____ Records supplied

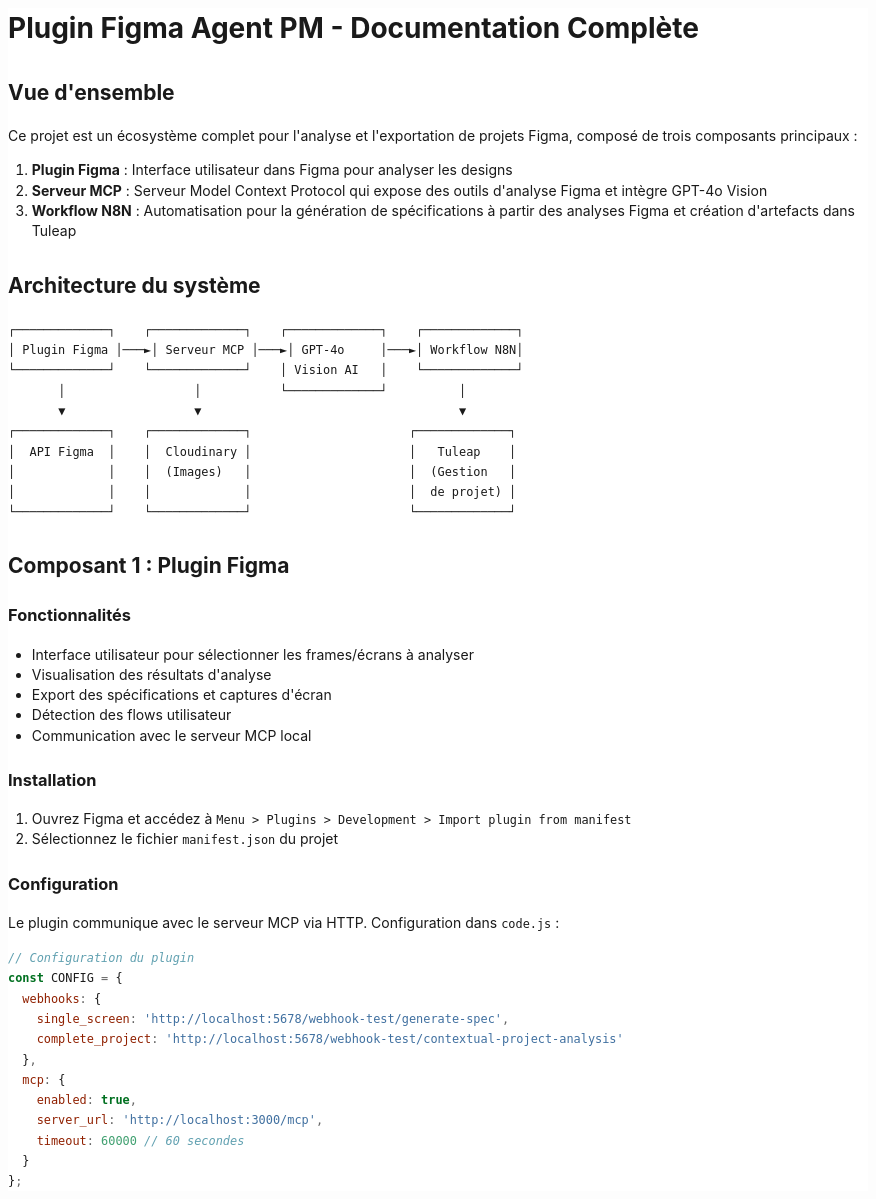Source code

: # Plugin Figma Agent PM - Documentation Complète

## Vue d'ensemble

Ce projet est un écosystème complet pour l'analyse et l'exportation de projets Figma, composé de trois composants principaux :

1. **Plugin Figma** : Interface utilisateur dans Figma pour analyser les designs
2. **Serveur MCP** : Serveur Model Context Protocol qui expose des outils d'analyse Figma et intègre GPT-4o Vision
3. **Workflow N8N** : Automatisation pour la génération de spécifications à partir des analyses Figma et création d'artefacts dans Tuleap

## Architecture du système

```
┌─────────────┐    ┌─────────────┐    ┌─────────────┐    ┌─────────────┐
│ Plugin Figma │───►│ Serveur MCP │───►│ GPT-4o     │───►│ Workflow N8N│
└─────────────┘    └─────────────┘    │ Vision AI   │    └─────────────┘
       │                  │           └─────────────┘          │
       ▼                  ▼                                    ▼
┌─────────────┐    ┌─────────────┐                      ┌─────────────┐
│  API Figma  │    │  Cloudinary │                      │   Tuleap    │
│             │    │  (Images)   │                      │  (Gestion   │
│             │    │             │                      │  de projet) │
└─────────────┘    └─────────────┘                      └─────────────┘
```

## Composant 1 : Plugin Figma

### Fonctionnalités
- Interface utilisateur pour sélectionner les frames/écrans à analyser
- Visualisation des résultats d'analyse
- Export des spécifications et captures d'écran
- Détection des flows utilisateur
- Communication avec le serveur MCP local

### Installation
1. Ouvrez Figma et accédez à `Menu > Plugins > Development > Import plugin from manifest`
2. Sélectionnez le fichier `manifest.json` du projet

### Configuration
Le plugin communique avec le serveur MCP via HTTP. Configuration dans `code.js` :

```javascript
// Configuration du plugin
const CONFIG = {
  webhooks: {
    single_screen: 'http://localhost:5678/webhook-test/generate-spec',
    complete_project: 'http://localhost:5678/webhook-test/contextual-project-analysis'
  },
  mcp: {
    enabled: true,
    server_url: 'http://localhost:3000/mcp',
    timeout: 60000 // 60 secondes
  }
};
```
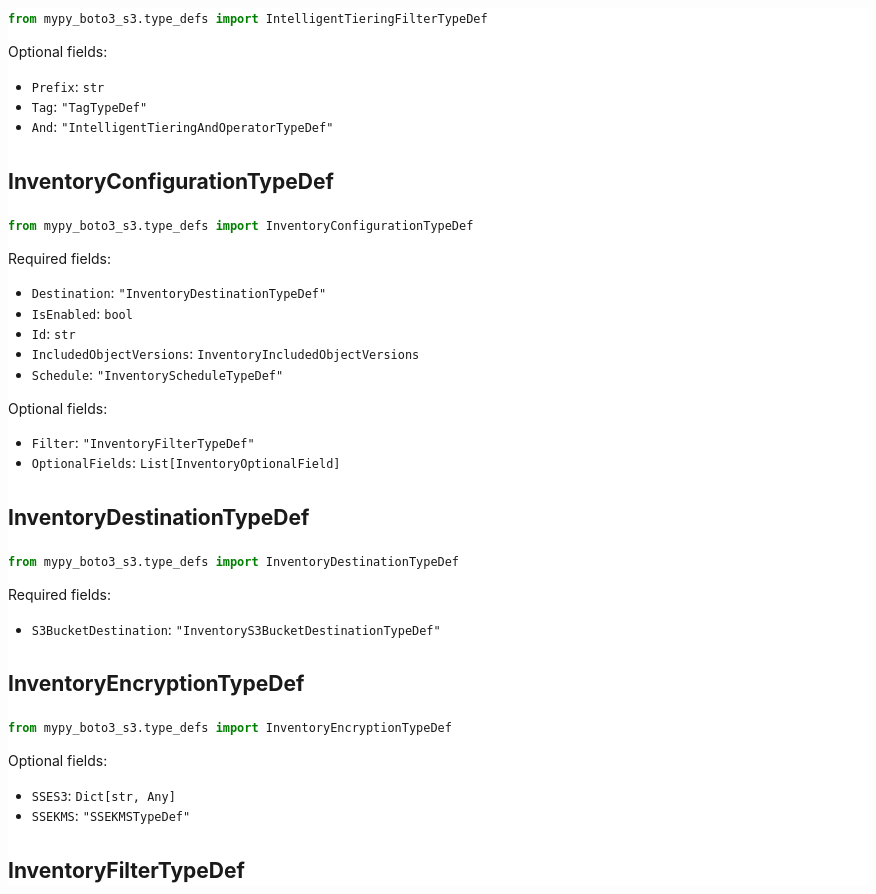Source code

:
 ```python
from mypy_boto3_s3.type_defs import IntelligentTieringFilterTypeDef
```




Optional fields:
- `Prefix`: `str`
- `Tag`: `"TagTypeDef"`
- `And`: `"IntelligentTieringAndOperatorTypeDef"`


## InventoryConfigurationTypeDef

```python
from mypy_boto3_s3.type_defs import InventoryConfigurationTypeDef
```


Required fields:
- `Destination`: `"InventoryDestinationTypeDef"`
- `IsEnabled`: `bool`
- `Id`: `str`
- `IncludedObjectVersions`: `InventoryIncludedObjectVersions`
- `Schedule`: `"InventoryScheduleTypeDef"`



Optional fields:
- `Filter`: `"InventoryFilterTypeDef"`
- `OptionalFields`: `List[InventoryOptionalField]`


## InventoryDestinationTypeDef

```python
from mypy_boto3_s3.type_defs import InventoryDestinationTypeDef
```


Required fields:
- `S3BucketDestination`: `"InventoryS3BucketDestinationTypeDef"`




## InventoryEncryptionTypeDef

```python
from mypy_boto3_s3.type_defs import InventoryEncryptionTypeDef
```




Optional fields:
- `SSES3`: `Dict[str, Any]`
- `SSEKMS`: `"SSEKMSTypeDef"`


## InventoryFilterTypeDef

________
____ Records supplied

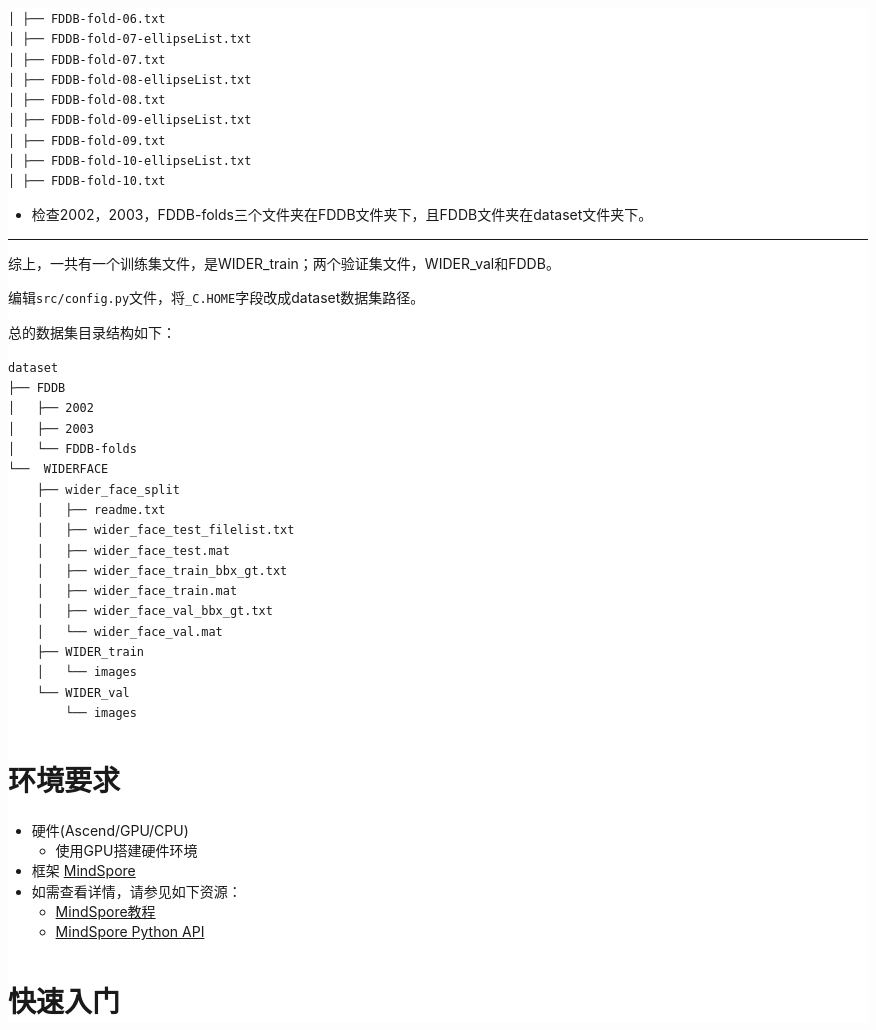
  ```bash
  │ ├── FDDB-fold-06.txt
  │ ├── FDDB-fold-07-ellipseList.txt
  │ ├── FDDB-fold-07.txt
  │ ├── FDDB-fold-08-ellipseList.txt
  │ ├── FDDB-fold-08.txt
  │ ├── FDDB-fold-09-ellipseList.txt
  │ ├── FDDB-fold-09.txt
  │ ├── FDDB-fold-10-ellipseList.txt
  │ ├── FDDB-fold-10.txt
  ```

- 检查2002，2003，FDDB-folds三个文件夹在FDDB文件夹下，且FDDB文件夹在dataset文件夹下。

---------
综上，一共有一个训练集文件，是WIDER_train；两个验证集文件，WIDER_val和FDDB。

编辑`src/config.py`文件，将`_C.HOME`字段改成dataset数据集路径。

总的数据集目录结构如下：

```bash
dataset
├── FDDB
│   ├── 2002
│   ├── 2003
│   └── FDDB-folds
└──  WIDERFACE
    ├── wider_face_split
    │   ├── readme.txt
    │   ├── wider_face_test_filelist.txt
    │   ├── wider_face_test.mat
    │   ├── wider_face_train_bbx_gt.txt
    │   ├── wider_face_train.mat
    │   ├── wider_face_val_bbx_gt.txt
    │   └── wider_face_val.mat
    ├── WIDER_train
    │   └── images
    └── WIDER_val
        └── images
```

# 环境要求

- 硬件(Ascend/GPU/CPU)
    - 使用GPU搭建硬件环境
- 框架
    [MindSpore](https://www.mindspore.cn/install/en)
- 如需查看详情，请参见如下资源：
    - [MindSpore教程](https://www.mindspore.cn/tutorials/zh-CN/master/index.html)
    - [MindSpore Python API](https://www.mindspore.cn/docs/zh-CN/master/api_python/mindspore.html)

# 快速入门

________

The word to look for is "Workflow"; copy out every line of the entries that holds it.

3. **Workflow N8N** : Automatisation pour la génération de spécifications à partir des analyses Figma et création d'artefacts dans Tuleap
│ Plugin Figma │───►│ Serveur MCP │───►│ GPT-4o     │───►│ Workflow N8N│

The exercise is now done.